Directive >>
Reproduce the stretch of data from its first line through the line containing "HAC-HDW2802T-Z-A-DP", with both ends included.

Material supplied >>
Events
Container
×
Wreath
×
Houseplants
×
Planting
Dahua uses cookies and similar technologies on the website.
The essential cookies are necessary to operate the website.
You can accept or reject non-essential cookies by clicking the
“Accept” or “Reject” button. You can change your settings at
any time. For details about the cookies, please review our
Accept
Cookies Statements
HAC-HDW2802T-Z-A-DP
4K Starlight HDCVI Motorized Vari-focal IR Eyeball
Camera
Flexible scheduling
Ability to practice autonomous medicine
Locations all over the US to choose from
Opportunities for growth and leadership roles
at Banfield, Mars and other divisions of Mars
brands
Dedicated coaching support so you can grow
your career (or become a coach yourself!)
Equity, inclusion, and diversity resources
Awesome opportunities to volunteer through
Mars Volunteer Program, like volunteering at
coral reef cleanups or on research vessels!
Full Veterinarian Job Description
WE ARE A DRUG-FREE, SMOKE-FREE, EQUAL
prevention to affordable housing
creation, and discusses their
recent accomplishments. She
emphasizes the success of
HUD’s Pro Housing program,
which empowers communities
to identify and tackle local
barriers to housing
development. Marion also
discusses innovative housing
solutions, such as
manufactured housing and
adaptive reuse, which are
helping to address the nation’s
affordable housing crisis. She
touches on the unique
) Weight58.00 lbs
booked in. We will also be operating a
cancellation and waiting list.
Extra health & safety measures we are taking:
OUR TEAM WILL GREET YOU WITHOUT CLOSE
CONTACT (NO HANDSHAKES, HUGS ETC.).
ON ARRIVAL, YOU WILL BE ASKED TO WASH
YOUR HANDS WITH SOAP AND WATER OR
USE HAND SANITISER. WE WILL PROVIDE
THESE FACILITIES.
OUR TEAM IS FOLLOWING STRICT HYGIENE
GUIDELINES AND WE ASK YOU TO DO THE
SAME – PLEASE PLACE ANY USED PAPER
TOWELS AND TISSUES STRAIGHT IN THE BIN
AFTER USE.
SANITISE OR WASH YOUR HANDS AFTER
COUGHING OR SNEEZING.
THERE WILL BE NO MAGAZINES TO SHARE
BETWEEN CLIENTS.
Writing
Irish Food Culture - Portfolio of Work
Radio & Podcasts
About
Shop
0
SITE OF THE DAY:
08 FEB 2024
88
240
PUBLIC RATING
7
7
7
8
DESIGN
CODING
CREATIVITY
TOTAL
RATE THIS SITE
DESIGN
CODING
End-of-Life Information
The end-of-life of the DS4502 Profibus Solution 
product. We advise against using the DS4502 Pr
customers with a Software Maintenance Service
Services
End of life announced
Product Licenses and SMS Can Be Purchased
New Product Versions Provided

Reply >>
Events
Container
×
Wreath
×
Houseplants
×
Planting
Dahua uses cookies and similar technologies on the website.
The essential cookies are necessary to operate the website.
You can accept or reject non-essential cookies by clicking the
“Accept” or “Reject” button. You can change your settings at
any time. For details about the cookies, please review our
Accept
Cookies Statements
HAC-HDW2802T-Z-A-DP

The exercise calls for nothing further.